» EXTRACT TO READ:
|---|
The Great Biofuels Con

According to the World Bank’s top economist, Don Mitchell, biofuels had been responsible for three-quarters of the 140 per cent rise in world food prices between 2002 and 2008. It was this that last October prompted Jean Ziegler, the UN’s “special rapporteur on the right to food”, to comment that biofuels could only bring “more hunger to the poor people of the world” and were a “crime against humanity”.

A field of rapeseed in England and Africans reveive food relief
Yellow peril: while Britain’s farmers are encouraged to turn their fields over to rapeseed for biofuels, the world food crisis has driven people in Ethiopia to the brink of starvation

Rarely in political history can there have been such a rapid and dramatic reversal of a received wisdom as we have seen in the past 18 months over biofuels – the cropping of living plants, such as soya beans, wheat and sugar cane, to generate energy.

Two years ago biofuels were still being hailed as a dream solution to what was seen as one of the most urgent problems confronting mankind – our dependence on fossil fuels, which are not only finite but seemed to be threatening the world with the catastrophe of global warming.

In March 2007 the leaders of the European Union, in a package of measures designed to lead the world in the “fight against climate change”, committed us by 2020 to deriving 10 per cent of all transport fuel from “renewables”, above all biofuels, which theoretically gave off no more carbon dioxide than was absorbed in their growing.

Since then, however, the biofuels dream has been disintegrating with the speed of a collapsing card house. Environmentalists, formerly keen on this “green energy”, expressed horror at the havoc it was inflicting on the world’s eco-systems, not least the clearing of rainforests to grow fuel crops.

As the world suddenly faced its worst food shortage for decades, sending prices spiralling, experts pointed out that a major cause had been diverting millions of acres of farmland from food production to fuel. The damage this was inflicting on the world’s poor led a United Nations official to describe the rush for biofuels as “a crime against humanity”.
|---|
» USING THE INFORMATION:
A. Decide whether each statement agrees with the biofuels article. Answer yes or no for each, and quote the article's deciding words exactly.
(i) Don Mitchell is described as the World Bank's top economist.
(ii) In March 2007, European Union leaders committed to getting 20 per cent of all transport fuel from renewables by 2020.
(iii) Environmentalists had opposed biofuels from the start.
B. List every crop that the biofuels article names as grown for biofuels.
C. Copy the passage of the biofuels article word for word, starting with "A field of rapeseed" and going on through "to generate energy.".
The records after this article on biofuels are separate material.

» INFORMATION SHOWN:
|---|
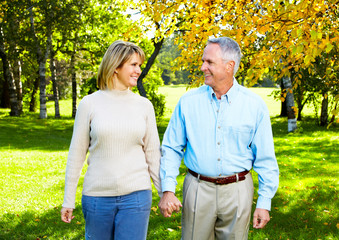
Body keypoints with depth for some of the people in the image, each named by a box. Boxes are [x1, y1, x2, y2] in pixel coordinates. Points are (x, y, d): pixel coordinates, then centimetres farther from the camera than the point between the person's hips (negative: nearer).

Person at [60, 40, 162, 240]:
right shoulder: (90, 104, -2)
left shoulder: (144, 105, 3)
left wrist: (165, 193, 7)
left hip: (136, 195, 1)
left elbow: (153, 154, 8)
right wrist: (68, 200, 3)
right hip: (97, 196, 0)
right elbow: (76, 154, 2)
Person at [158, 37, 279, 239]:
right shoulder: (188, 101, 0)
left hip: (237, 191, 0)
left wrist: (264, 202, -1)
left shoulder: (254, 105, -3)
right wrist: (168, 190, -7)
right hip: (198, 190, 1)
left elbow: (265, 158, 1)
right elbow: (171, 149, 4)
|---|
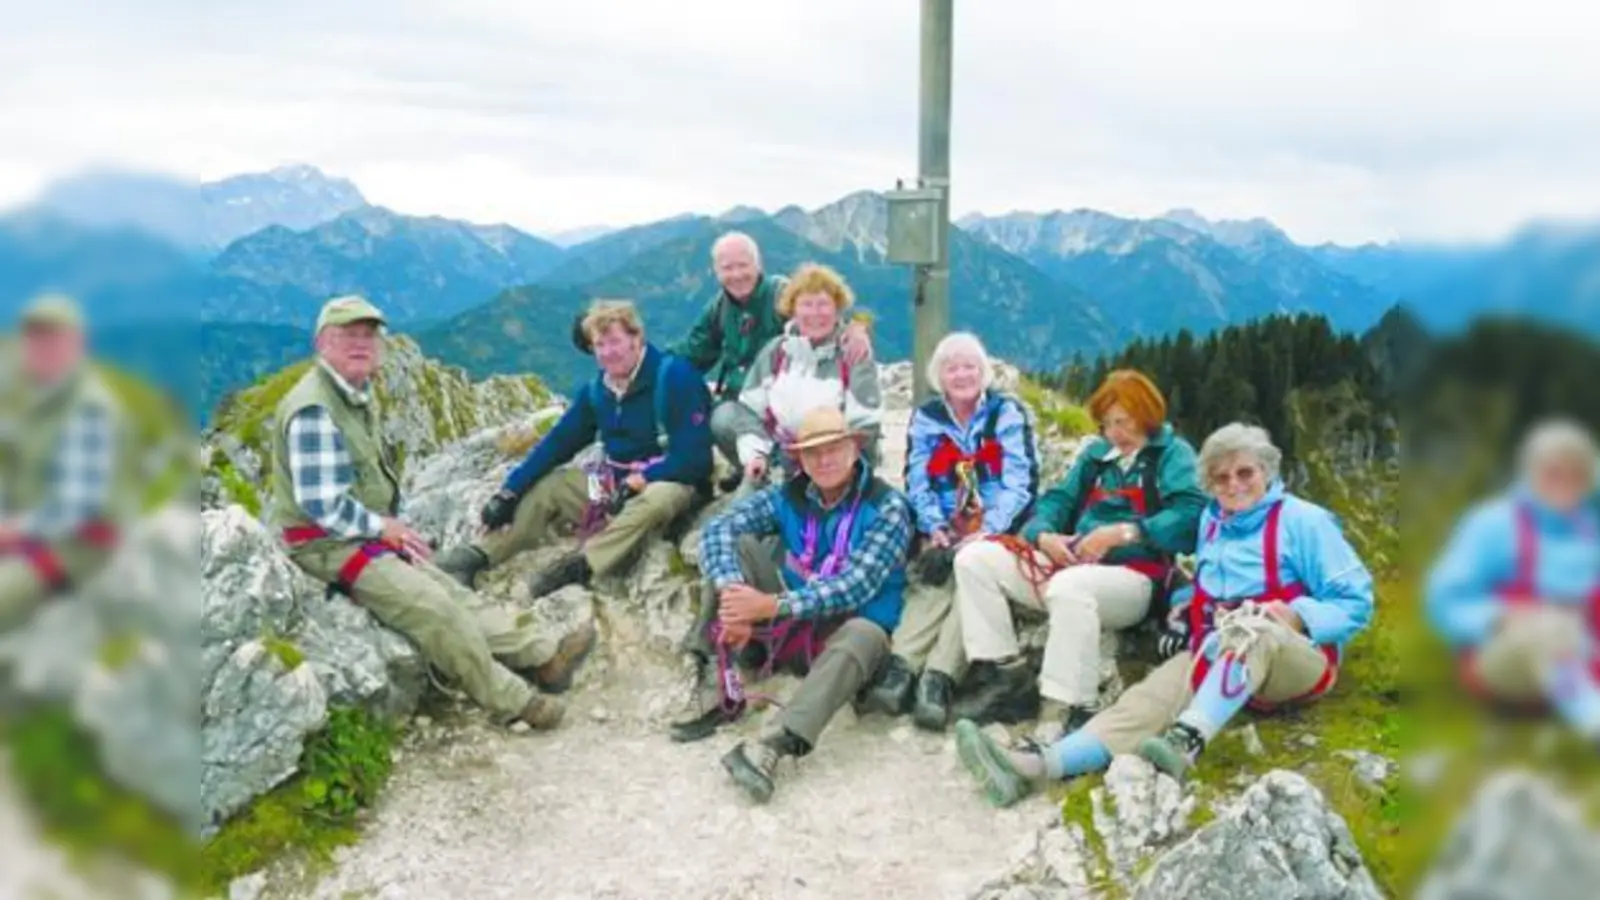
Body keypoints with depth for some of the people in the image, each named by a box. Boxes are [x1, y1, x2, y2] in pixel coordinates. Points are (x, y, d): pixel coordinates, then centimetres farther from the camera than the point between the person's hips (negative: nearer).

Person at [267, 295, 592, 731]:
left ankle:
|---|
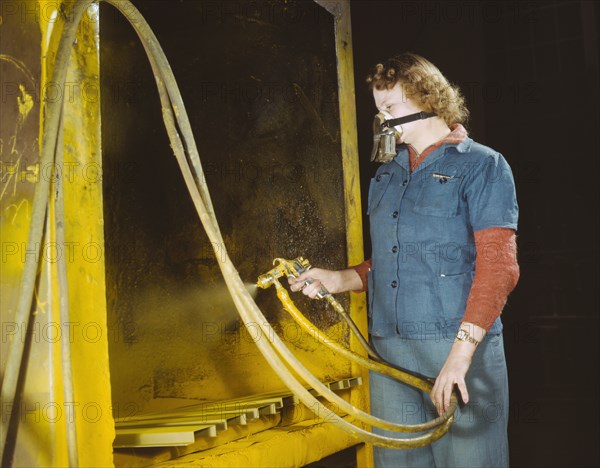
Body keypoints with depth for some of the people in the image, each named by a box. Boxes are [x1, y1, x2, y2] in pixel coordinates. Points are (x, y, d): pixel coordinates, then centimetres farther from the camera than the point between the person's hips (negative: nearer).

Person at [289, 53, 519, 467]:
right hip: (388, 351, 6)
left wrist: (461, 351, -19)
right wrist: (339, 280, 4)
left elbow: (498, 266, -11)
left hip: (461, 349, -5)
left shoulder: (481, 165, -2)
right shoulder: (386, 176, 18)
|---|
» SOLUTIONS BY TASK:
A.
(i) Yes: "According to the World Bank’s top economist, Don Mitchell"
(ii) No: "committed us by 2020 to deriving 10 per cent of all transport fuel from “renewables”"
(iii) No: "Environmentalists, formerly keen on this “green energy”"

B. rapeseed, soya beans, wheat, sugar cane

C.
A field of rapeseed in England and Africans reveive food relief
Yellow peril: while Britain’s farmers are encouraged to turn their fields over to rapeseed for biofuels, the world food crisis has driven people in Ethiopia to the brink of starvation

Rarely in political history can there have been such a rapid and dramatic reversal of a received wisdom as we have seen in the past 18 months over biofuels – the cropping of living plants, such as soya beans, wheat and sugar cane, to generate energy.